WHAT YOU HAVE TO DO: Please retype the planning hearing transcript that comes before the data, in full and word for word.

SUPPLIED PASSAGE:
----

The Connétable of St. Mary :
It is a 2 stream because my grandchildren are there.
Deputy R.G. Le Hérissier:
Harry, as building got even more intense on the Island the Planning Department, as you know, came under more and more pressure. In order to deal with this, as you know, they bumped up the price of applications and the trade off was: "You will get better service" because they would be able to employ more staff, as they told us this morning. To the extent they did that. They got a bit tangled up with bigger staff cut backs. Were you aware of that when you were on the Planning Committee? Was it struggling to process applications?
Mr. H. Baudains:
I would not say struggling but they always had difficulty. I was a critic at times when I was on the Committee and, you know, I used to look down occasionally and see how long it might have been there and ask, you know: "Why has this one been delayed so much?" But I think at times some of the planning officers had to work excessive hours, I seem to recall.
Deputy R.G. Le Hérissier:
Did you find out why they were being delayed? Did you get a picture of what was happening there?
Mr. H. Baudains:
It was individual ones and usually there was an excuse somewhere along the line that they were waiting for a report from somebody else. It could be a report on whether the sewage pipes could take the extra development or it could be any sort of delay. There usually was a genuine reason but I always thought you needed to do that. Keep them on their toes.
Deputy R.C. Duhamel:
Do you think the authority of the Planning Department, certainly, in terms of its long-term planning function, is being diminished by the creation of other bodies, notably, WEB and others, in siphoning off some of the functions of the department into other places?
Mr. H. Baudains:
Well, I am not too sure to what extent WEB is independent of Planning. They seem to be at times independent and if they are, well, that is totally wrong.

----

DATA EXTRACT:
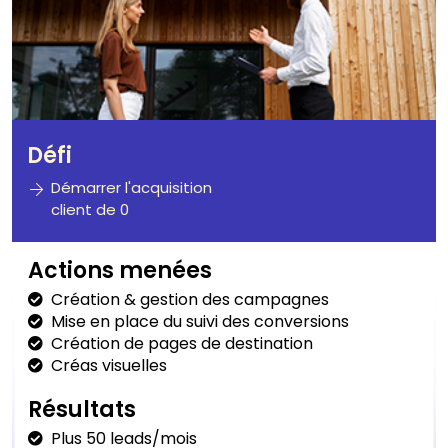
Défi
Démarrer l'acquisition
client de 0
Actions menées
Création & gestion des campagnes
Mise en place du suivi des conversions
Création de pages de destination
Créas visuelles
Résultats
Plus 50 leads/mois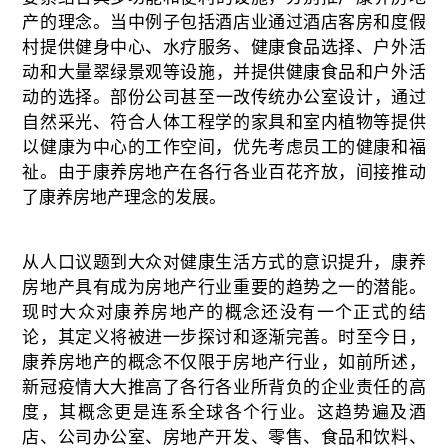
产的理念。当中例子包括酒店业通过酒店客房和度假
村提供健身中心、水疗服务、健康食品选择、户外活
动和大量翠绿景观等设施
，并提供健康食品和户外活
动的选择
。部
份
公司甚至一改传统办公室
设计
，通过
自然采光、符合人体工程学的家具和室内植物等提供
以健康为中心的工作空间，优先考虑员工的健康和福
祉。由于康养房地产在各行各业百花齐放，间接推动
了康养房地产理念的发展。
从人口议题到大众对健康生活方式的意识提升，康养
房地产具有成为房地产行业重要的趋势之一的潜能。
现时大众对康养房地产的概念还没有一个正式的结
论，其定义将被进一步探讨和逐渐完善。时至今日，
康养房地产的概念不仅限于房地产行业，如前所述，
新冠疫情大大推高了各行各业所背负的企业责任的高
度，其概念更是连系全球各个行业。这趋势遍及酒
店、公司办公室、房地产开发、零售、食品和饮料、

----

ANSWER BOX:
The Connétable of St. Mary :
It is a 2 stream because my grandchildren are there.
Deputy R.G. Le Hérissier:
Harry, as building got even more intense on the Island the Planning Department, as you know, came under more and more pressure. In order to deal with this, as you know, they bumped up the price of applications and the trade off was: "You will get better service" because they would be able to employ more staff, as they told us this morning. To the extent they did that. They got a bit tangled up with bigger staff cut backs. Were you aware of that when you were on the Planning Committee? Was it struggling to process applications?
Mr. H. Baudains:
I would not say struggling but they always had difficulty. I was a critic at times when I was on the Committee and, you know, I used to look down occasionally and see how long it might have been there and ask, you know: "Why has this one been delayed so much?" But I think at times some of the planning officers had to work excessive hours, I seem to recall.
Deputy R.G. Le Hérissier:
Did you find out why they were being delayed? Did you get a picture of what was happening there?
Mr. H. Baudains:
It was individual ones and usually there was an excuse somewhere along the line that they were waiting for a report from somebody else. It could be a report on whether the sewage pipes could take the extra development or it could be any sort of delay. There usually was a genuine reason but I always thought you needed to do that. Keep them on their toes.
Deputy R.C. Duhamel:
Do you think the authority of the Planning Department, certainly, in terms of its long-term planning function, is being diminished by the creation of other bodies, notably, WEB and others, in siphoning off some of the functions of the department into other places?
Mr. H. Baudains:
Well, I am not too sure to what extent WEB is independent of Planning. They seem to be at times independent and if they are, well, that is totally wrong.